Medicaid While Working only applies to working individuals. In Hawaii, an SSI beneficiary can have income up to the limits listed in the table below and still retain Medicaid coverage.

YearMonthly LimitAnnual Limit
2015$3,149$37,788
2014$3,059$36,713
2013$3,022$36,265
2012$2,929$35,149
2011$3,081$36,977
2010$2,838$34,056
2009$2,743$32,927
2008$2,545$30,540
2007$2,355$28,263
2006$2,207$26,486
2005$1,954$23,450

The disabled individual must meet all of the following:

  • Continue to have a disabling condition
  • Need Medicaid in order to work
  • Be unable to afford equivalent medical coverage without assistance
  • Meet all non-disability requirements for SSI payments, other than earnings

How does a beneficiary apply to receive 1619(b) protection?
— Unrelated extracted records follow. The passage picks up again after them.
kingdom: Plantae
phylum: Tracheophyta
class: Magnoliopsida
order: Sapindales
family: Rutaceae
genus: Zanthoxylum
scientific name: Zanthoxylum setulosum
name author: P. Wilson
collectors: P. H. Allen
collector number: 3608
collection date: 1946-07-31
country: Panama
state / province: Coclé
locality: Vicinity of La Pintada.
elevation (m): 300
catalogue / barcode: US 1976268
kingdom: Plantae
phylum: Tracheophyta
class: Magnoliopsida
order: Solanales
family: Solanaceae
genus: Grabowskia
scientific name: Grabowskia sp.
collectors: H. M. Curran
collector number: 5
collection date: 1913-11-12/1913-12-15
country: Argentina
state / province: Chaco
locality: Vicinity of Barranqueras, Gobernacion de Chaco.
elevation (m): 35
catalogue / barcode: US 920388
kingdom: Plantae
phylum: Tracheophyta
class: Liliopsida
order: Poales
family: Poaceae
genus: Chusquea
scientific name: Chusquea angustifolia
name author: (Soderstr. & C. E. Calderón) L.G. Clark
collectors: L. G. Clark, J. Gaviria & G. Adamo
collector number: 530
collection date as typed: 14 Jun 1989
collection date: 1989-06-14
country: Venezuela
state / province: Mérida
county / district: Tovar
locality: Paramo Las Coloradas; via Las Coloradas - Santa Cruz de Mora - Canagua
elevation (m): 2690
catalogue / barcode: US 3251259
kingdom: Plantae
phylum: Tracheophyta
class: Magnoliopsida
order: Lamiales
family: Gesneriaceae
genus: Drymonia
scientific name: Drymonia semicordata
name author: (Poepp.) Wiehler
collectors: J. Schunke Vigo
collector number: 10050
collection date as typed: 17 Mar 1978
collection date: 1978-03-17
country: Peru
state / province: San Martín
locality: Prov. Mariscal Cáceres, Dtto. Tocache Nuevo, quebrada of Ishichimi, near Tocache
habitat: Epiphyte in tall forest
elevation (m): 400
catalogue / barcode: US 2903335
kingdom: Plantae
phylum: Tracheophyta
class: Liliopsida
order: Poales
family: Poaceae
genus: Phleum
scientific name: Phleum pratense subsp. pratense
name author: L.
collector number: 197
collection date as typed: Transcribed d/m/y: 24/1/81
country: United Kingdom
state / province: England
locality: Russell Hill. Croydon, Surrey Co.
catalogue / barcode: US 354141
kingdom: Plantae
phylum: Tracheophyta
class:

In Hawaii, an SSI eligibility and Medicaid eligibility are determined separately. The offices cannot automatically share information.

An SSI beneficiary can establish their eligibility for 1619(b) by requesting a letter [find out specifics] from the Social Security office and providing that letter to their DHS caseworker.

Can 1619(b) be used by persons receiving both SSI and SSDI payments?

Yes, persons who receive both SSI and SSDI (concurrent recipients) can utilize 1619(b). When the SSI check is reduced to zero, the beneficiary can apply for 1619(b) protection using the process described above.